Individual battles have raged noisily. Carnegie Hall, the acoustically perfect concert auditorium built in 1891 by W. B. Tuthill with Adler and Sullivan as consultants, was saved by a citizens’ group in 1960, although its legal and financial status is still shaky. The Jefferson Market Courthouse, an High Victorian monument of 1873-77 in Greenwich Village by Frederick Withers and Calvert Vaux, drew a band of ardent neighbourhood protectors when the city’s plan for its sale was announced; their proposal for its use as a branch public library seems to be moving toward municipal approval and funds. (Significantly, as an index of general architectural ignorance, most of its defenders consider it a lovable old horror, and have no idea why they like it – they just do. In 1885 it was voted one of the ten most beautiful buildings in the United States.) Grand Central Terminal, built by Warren and Wetmore, Reed and Stem from 1903-13, was rescued from the threat of bowling alleys last year. McKim, Mead and White’s Pennsylvania Railroad Station of 1910 is to be demolished for a flashy complex of sports arenas and commercial structures, but one feels that its champions are crushed by the sheer size and vulgarity of the gargantuan new scheme. Henry J. Hardenbergh’s substantial ‘French style’ Dakota apartments of 1882-84 were bought by their tenants for a co-operative residence.
‘Criteria for preservation must be enlarged beyond that standard sentimental bromide “George Washington slept here”’
The most disorderly and best-publicized battle of all was the near-riot conducted by the Committee to Save the West Village, led by the articulate and able architectural journalist, Jane Jacobs, author of the new, acutely perceptive, but highly controversial book, The Life and Death of Great American Cities. Mrs. Jacobs and her Committee fought the City Planning Commission to a standstill on the neighbourhood’s selection as a renewal area. Redevelopment plans and official ‘slum’ designation have both been withdrawn, after sensational proceedings that included the carrying of protesting residents kicking and screaming from City Hall hearings, and a series of sinister accusations and counter-accusations that still hang smoking in the air.

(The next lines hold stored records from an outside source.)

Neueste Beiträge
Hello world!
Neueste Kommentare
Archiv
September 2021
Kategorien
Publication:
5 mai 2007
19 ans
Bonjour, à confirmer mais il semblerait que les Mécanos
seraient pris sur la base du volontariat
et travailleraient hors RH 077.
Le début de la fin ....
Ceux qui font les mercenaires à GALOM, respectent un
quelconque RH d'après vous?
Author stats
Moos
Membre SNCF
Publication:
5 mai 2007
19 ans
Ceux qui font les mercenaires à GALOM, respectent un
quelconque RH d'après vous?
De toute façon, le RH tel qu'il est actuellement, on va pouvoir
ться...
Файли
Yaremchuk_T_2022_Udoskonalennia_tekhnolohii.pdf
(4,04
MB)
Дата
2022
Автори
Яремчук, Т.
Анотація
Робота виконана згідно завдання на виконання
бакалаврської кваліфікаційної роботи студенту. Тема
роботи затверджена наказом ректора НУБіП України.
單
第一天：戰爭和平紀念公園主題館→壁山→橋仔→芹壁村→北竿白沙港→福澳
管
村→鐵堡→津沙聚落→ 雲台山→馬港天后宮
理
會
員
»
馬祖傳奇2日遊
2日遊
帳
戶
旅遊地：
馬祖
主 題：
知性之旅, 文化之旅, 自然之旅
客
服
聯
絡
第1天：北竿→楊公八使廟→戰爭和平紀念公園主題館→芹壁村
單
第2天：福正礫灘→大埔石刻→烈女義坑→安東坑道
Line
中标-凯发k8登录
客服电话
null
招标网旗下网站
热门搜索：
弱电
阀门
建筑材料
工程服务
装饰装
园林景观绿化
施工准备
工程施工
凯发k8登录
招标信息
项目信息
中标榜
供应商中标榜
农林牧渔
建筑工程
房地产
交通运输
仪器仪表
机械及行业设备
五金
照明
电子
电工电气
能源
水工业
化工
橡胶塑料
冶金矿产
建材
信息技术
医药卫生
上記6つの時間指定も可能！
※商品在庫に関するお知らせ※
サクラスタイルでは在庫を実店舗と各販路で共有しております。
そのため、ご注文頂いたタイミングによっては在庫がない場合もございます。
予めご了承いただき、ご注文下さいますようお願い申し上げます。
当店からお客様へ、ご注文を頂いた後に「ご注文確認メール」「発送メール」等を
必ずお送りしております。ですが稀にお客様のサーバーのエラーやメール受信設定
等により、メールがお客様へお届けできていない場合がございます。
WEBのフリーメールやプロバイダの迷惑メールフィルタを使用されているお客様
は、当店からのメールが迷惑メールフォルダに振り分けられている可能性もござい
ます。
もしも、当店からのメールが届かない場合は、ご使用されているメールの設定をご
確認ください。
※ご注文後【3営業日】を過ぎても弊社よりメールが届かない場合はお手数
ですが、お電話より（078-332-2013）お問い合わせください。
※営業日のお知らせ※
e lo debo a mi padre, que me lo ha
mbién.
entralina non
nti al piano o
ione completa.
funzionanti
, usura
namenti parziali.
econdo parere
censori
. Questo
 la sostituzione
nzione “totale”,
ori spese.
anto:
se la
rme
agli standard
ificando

The New York press has been sympathetic, reporting the battles conspicuously, and in the case of the two major papers, the Times and the Herald-Tribune, often lending editorial support. But until the public and any city-appointed Commission realize that criteria for preservation must be enlarged beyond that standard sentimental bromide, ‘George Washington slept here,’ we will have confusion, obstruction, and little real progress. We are a nineteenth-century city, and our landmarks are largely business and commercial structures that trace the fascinating, dynamic diversity of a unique period of changing technology and taste. Unless we understand and appreciate the nature of this heritage, our best efforts are doomed to fail.